The --asr flag makes the provider prefer the auto-generated track (kind: "asr") even when a manual track is also present. Without --asr, the provider picks the manual track when available and only falls back to ASR when nothing else exists. The --no-fallback flag restricts the chain to the chosen provider so a single misbehaving upstream cannot mask the real behaviour of the others.

Provider Selection

--provider accepts the values in the table below. auto is the default and the recommended choice for production pipelines. The chain order in auto mode is youtube-direct then provider_a then provider_b; provider_headless only joins the chain when the binary was built with the headless feature.

Value Effect
auto Try youtube-direct first, then provider_a, then provider_b, then the headless provider if enabled.
youtube-direct Only the YouTube-direct provider. Disables every other provider for the run.
provider_a Only provider_a. Reproduces the v0.2.x default chain.
provider_b Only provider_b. Reproduces the v0.2.x alternative path.
provider_headless Only the headless provider. Requires --features headless at build time.

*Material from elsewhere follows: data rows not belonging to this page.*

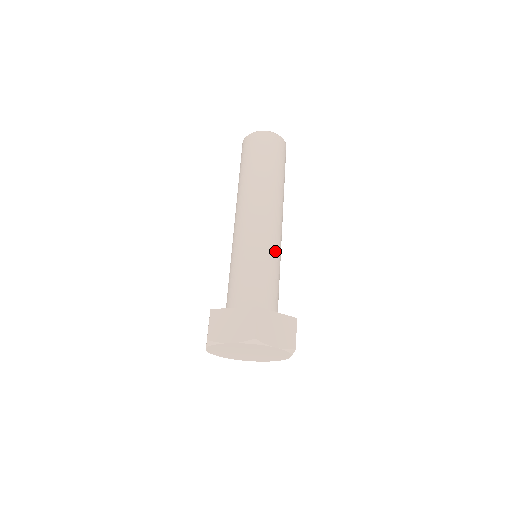
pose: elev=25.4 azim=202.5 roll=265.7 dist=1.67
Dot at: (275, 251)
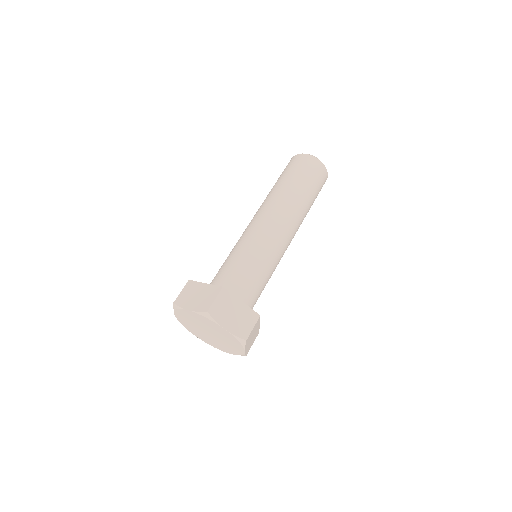
Dot at: (270, 254)
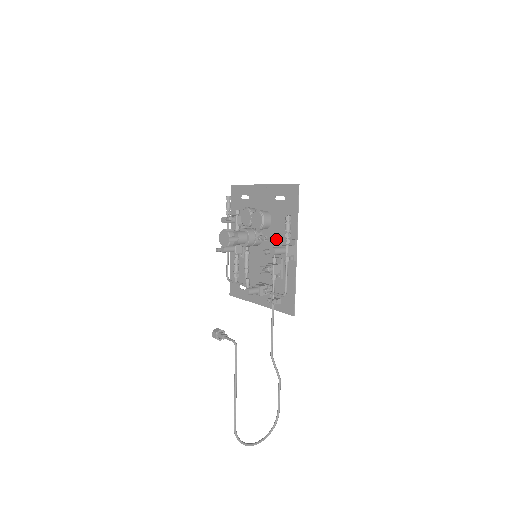
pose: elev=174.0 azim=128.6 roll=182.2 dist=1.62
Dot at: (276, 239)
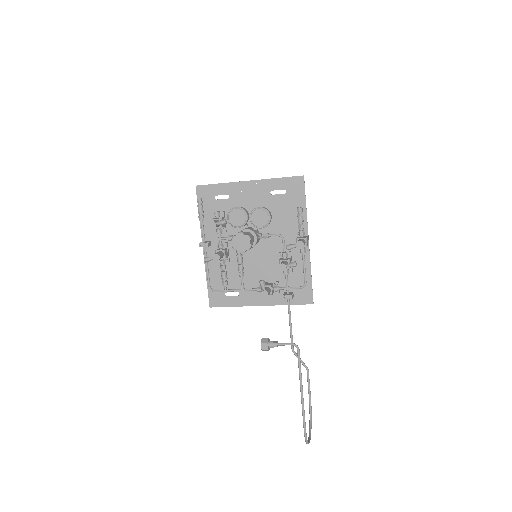
Dot at: occluded
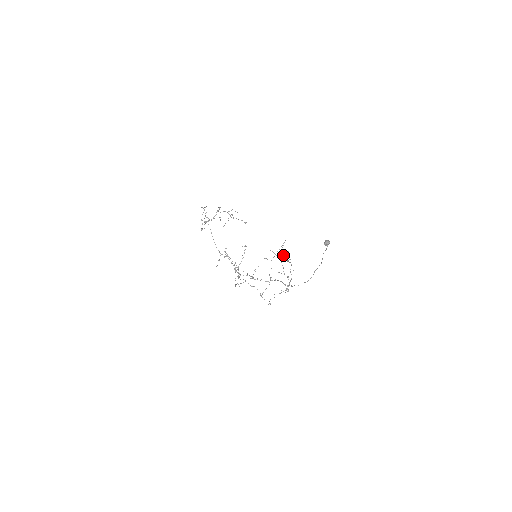
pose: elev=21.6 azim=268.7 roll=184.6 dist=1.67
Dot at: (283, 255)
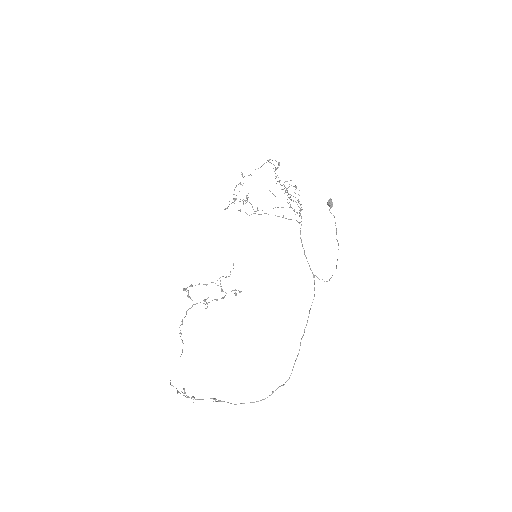
Dot at: occluded
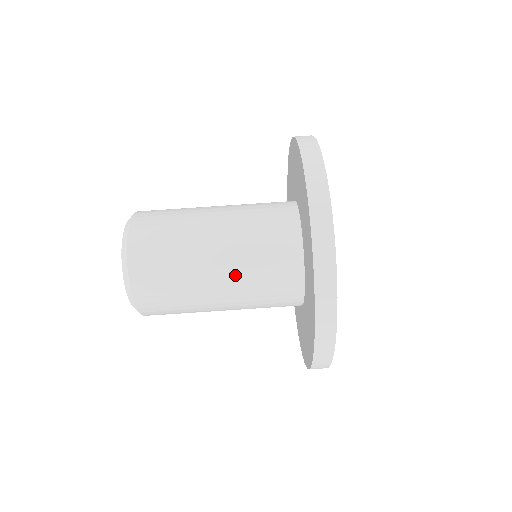
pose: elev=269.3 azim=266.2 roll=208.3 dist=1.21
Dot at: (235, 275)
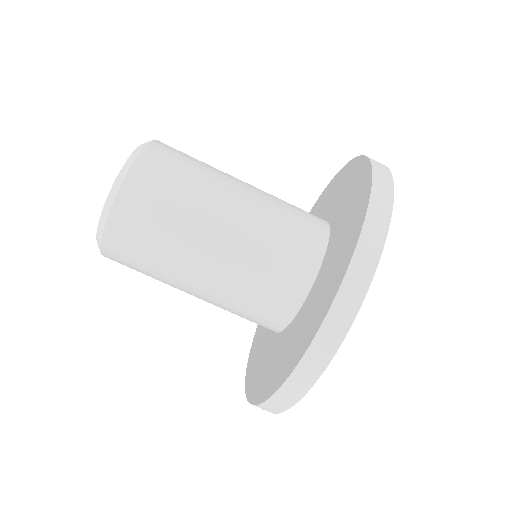
Dot at: (210, 302)
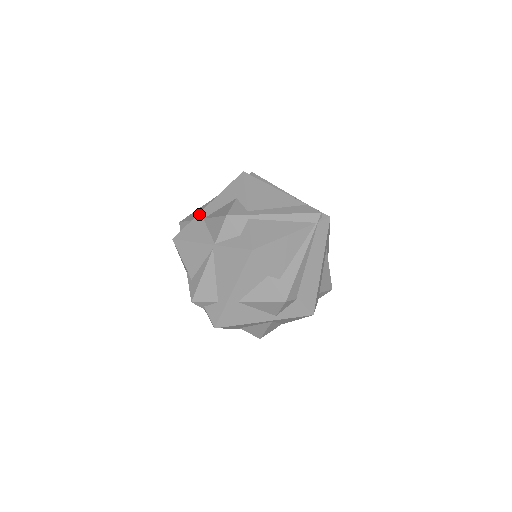
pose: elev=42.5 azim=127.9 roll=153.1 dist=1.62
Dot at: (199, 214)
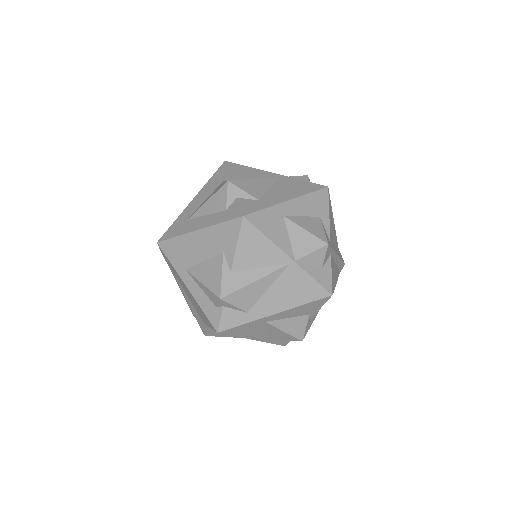
Dot at: (279, 205)
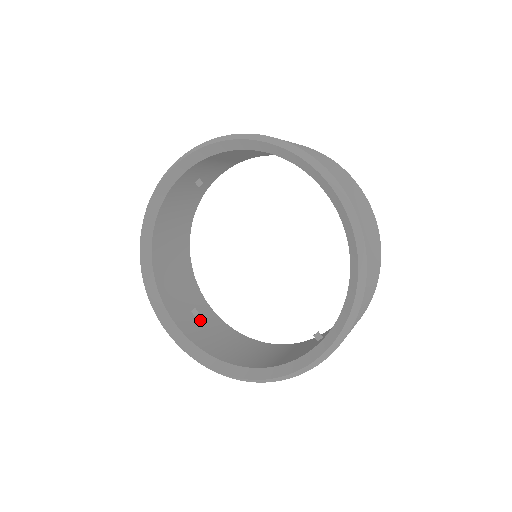
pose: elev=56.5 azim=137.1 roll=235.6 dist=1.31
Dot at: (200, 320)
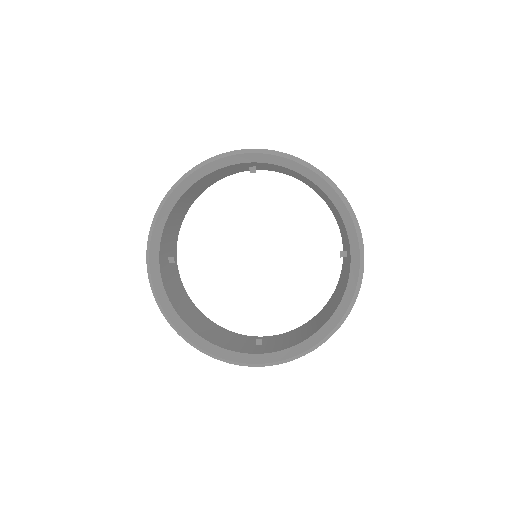
Dot at: (170, 268)
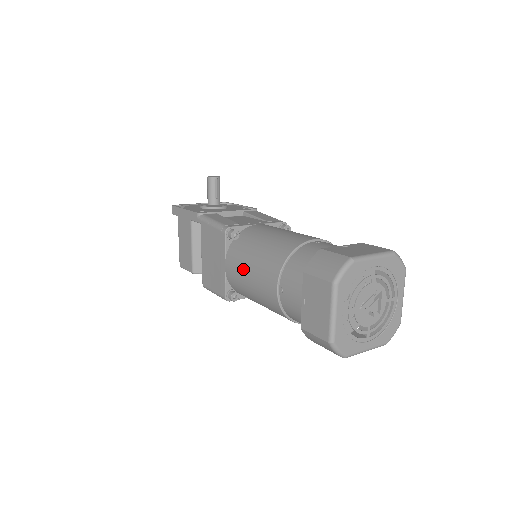
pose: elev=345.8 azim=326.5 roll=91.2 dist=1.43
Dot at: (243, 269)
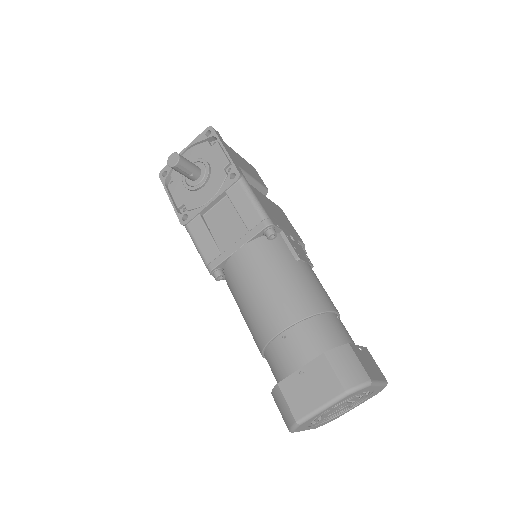
Dot at: occluded
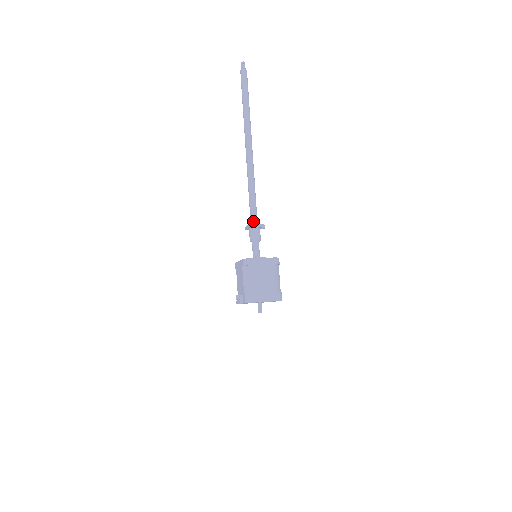
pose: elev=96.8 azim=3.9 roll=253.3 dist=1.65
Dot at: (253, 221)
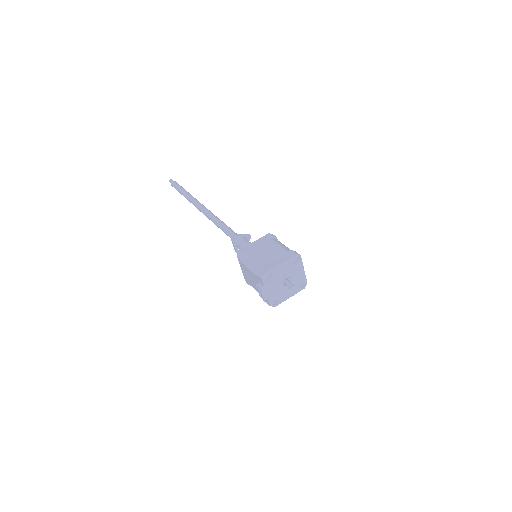
Dot at: occluded
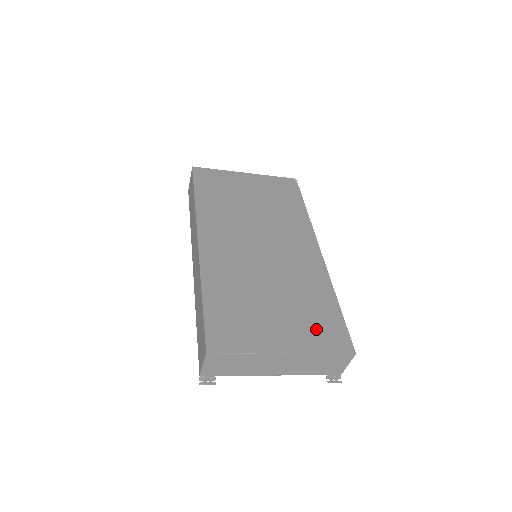
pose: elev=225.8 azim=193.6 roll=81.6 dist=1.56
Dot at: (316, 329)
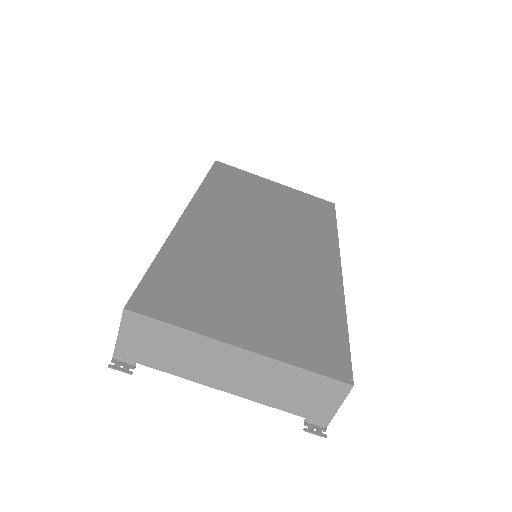
Dot at: (302, 337)
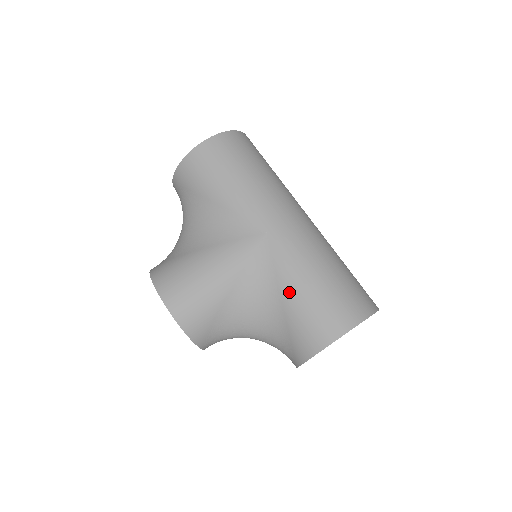
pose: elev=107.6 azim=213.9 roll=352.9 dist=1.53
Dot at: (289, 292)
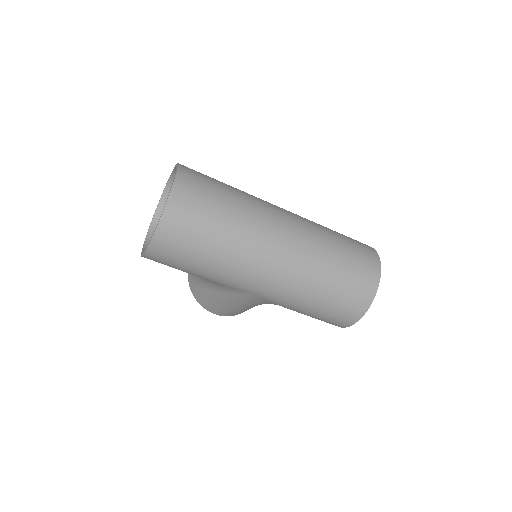
Dot at: occluded
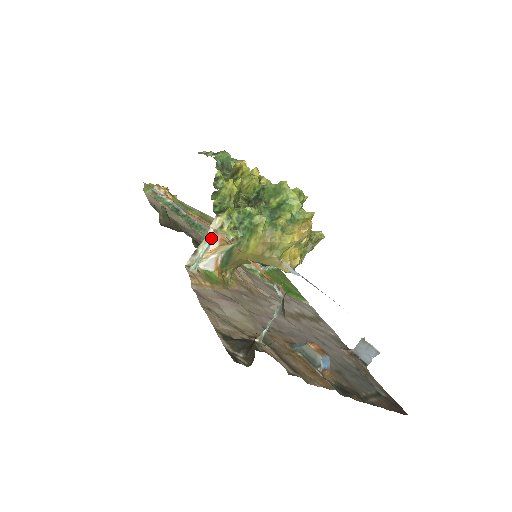
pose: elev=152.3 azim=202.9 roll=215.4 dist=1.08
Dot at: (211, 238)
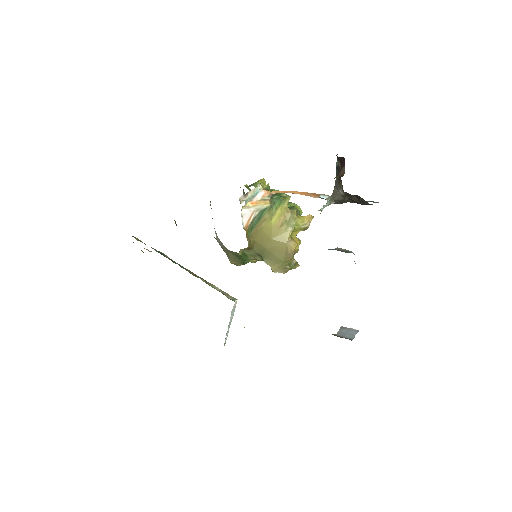
Dot at: (258, 191)
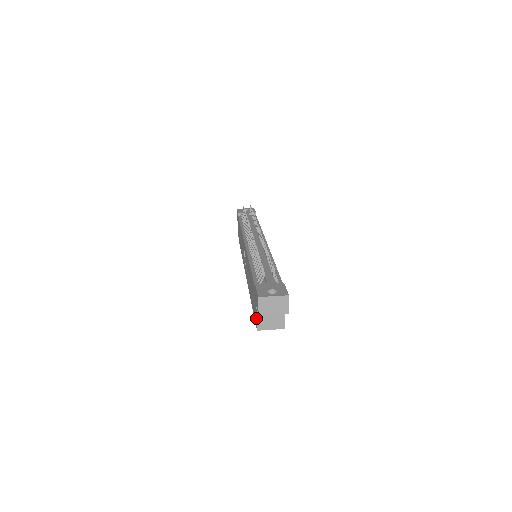
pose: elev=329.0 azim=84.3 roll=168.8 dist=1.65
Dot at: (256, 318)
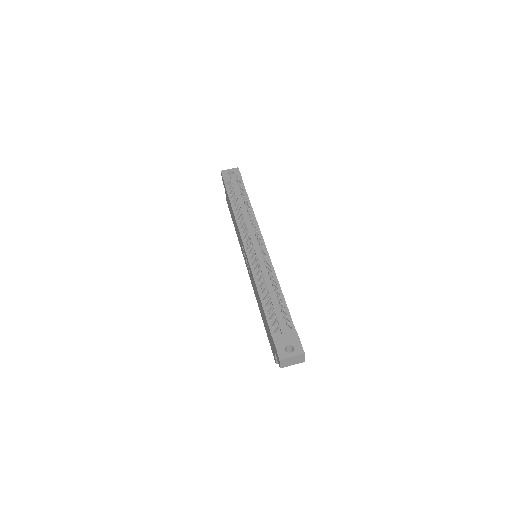
Dot at: (274, 357)
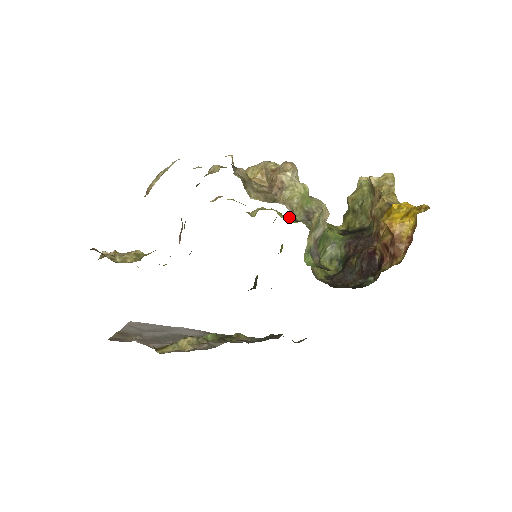
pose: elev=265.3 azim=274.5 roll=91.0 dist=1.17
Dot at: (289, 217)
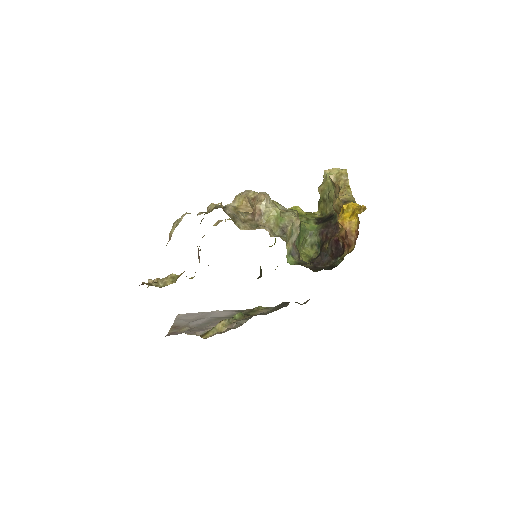
Dot at: occluded
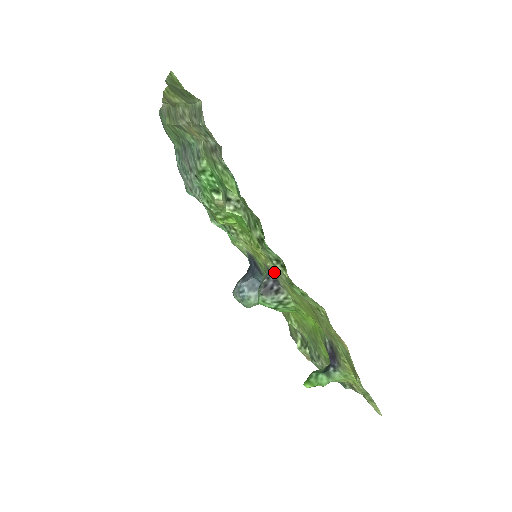
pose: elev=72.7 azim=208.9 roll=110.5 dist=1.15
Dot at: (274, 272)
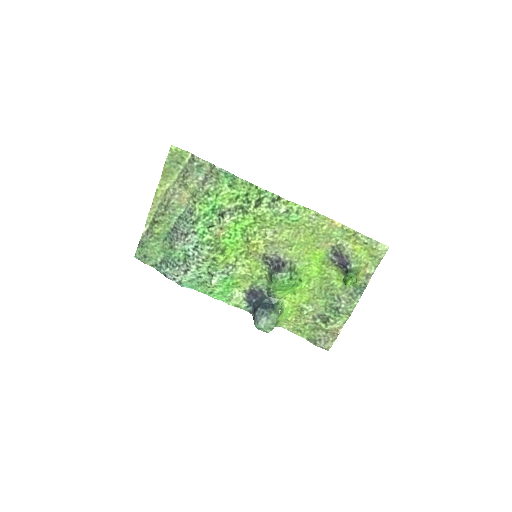
Dot at: (273, 251)
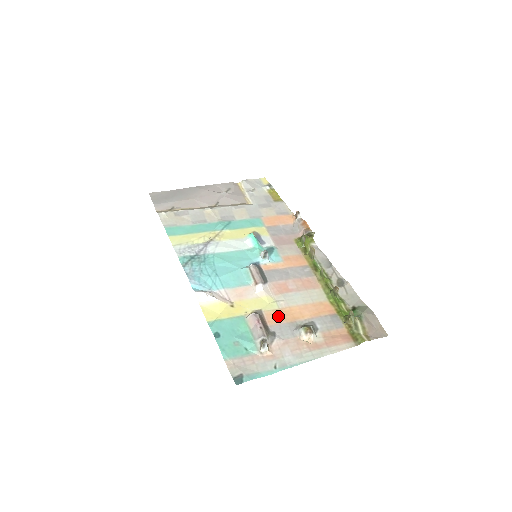
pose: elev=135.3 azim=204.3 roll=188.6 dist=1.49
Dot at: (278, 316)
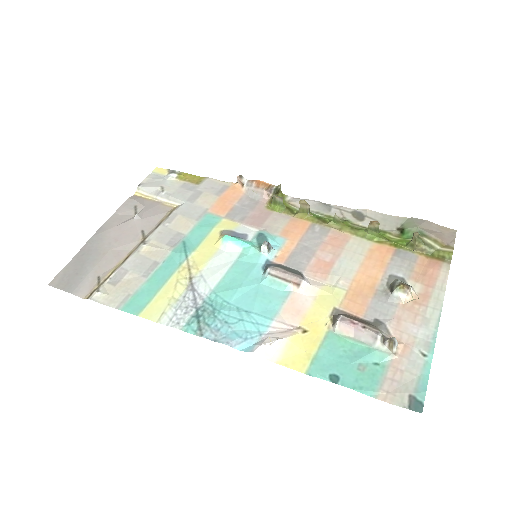
Dot at: (357, 299)
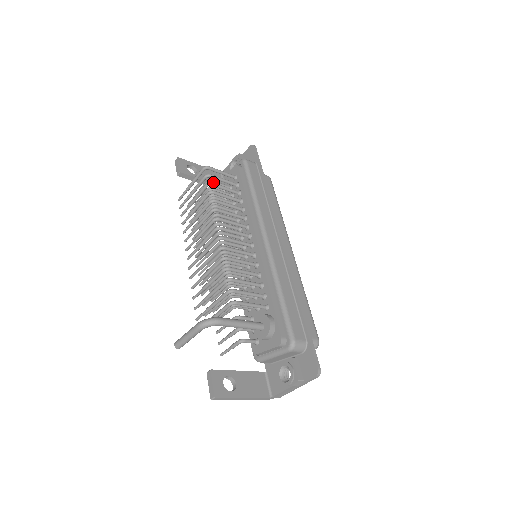
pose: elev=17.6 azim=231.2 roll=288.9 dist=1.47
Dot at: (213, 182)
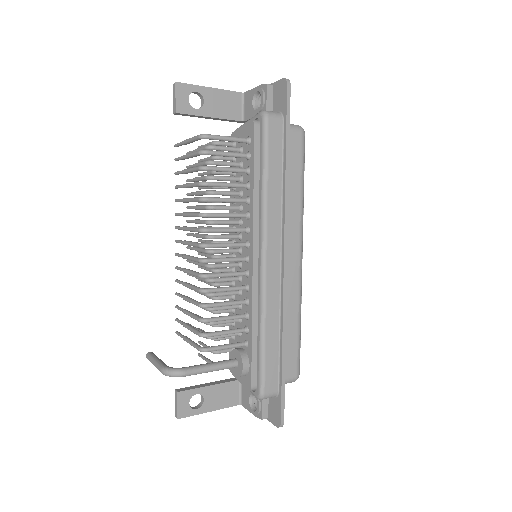
Dot at: (215, 149)
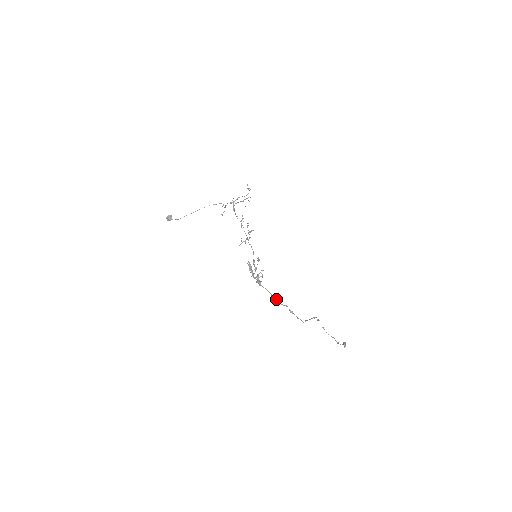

The --provider and --asr flags compose: --asr propagates to the chosen provider, which decides whether to prefer the auto-generated track. --asr --provider provider-a is rejected with exit code 64 (EX_USAGE) because the third-party providers do not expose a manual-versus-ASR selection.

Three micro-benchmarks live in benches/cache_bench.rs:

  • cache_key_compose — composes cache filename from (video_id, lang, format)
  • url_length_check — validates URL against 2048-byte cap
  • locale_parse_primary_subtag — normalises BCP 47 to ISO 639-1

Run with cargo bench --bench cache_bench. Baseline on the maintainer's x86_64-unknown-linux-gnu host (2026-06-14, release profile, 1000 samples):

  • cache_key_compose: ~34 ns/iter
  • url_length_check: 0 ns/iter (sub-ns, rounded down)
  • locale_parse_primary_subtag: ~6 ns/iter

Documentation

Security

See SECURITY.md for the supported versions table, the threat model, and the private vulnerability disclosure channel.

Code of Conduct

This project follows the Contributor Covenant 2.1.

Contributing

See CONTRIBUTING.md for the development workflow, MSRV expectations, style rules, and the no Co-authored-by policy.

License

Dual-licensed under either of MIT or Apache-2.0, at your option.